# Solved: Modern Warfare 2 resolution problem



## Dazzeerr (Jan 3, 2009)

I only have this problem on Multiplayer, singleplayer is fine.

When i try to change the resolution from the default 1024x768 to 1280x1024 it closes the game ready to restart with new settings applied, but then an error message comes up saying DirectX encountered an unrecoverable error. Then when I launch the game back up it's back on 1024x768. :/

Any ideas as to why this is happening? I've tried updating graphics drivers.


----------



## DaBeers (Oct 31, 2008)

I've been reading around in forums the last few days, as I have my own MW2 issues, and have seen several possible fixes for this issue.

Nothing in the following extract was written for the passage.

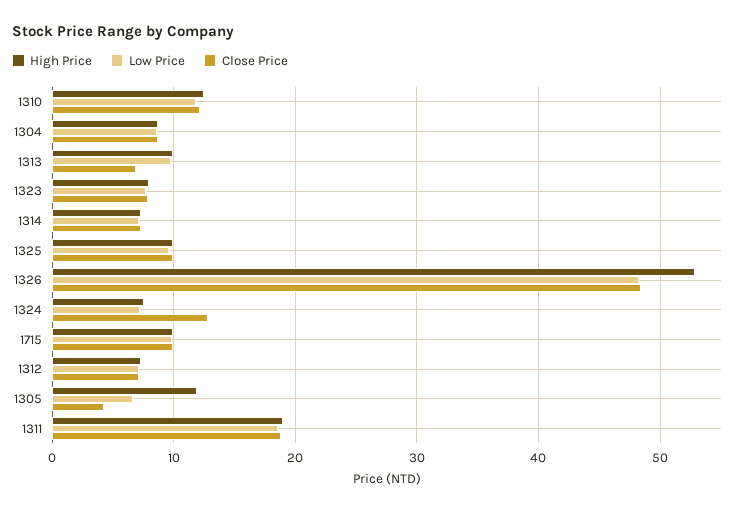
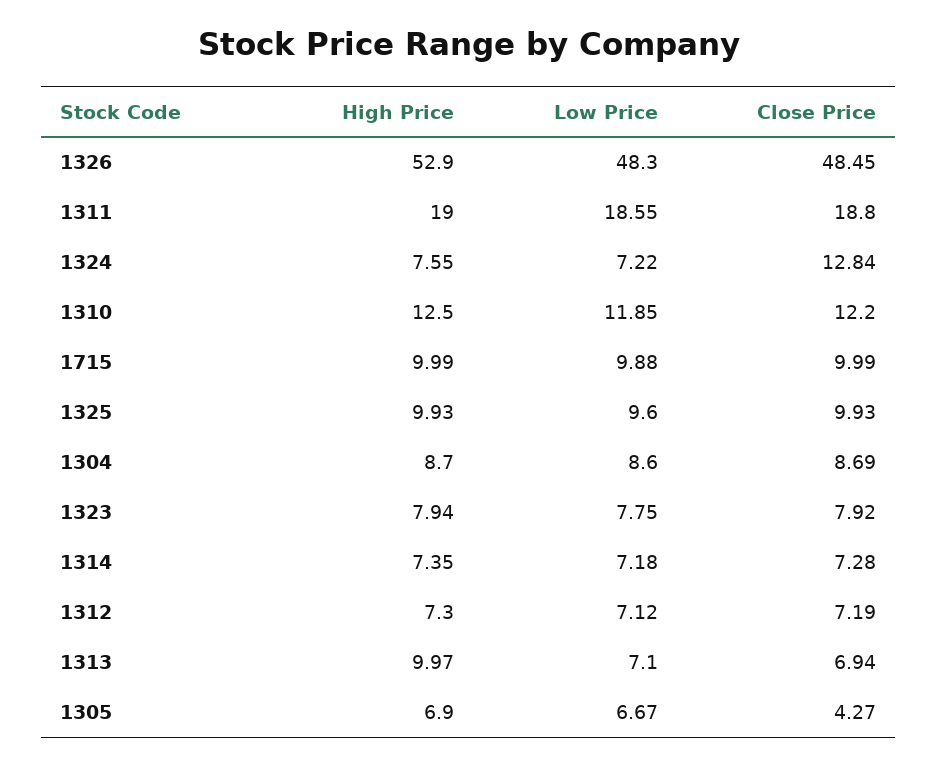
Low Price, 1313: 10 -> 7.1
High Price, 1305: 12 -> 6.9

one is to navigate to [drive]Program Files (x86)\Steam\steamapps\common\call of duty modern warfare 2\Redist\DirectX and run DXSetup.exe

Another is to try to run it in windowed mode, but that means altering a file generated by the game. Also, I have not seen anyone who actually said this helped. 
Open [drive]Program Files (x86)\Steam\steamapps\common\call of duty modern warfare 2\players\.config.cfg and look for

seta r_fullscreen "1"

Change the 1 to a 0.

You might want to back-up the file before altering it.


----------



## Dazzeerr (Jan 3, 2009)

First fix worked, thank you very much mate.


----------



## DaBeers (Oct 31, 2008)

Not a problem man. Glad to have helped.


----------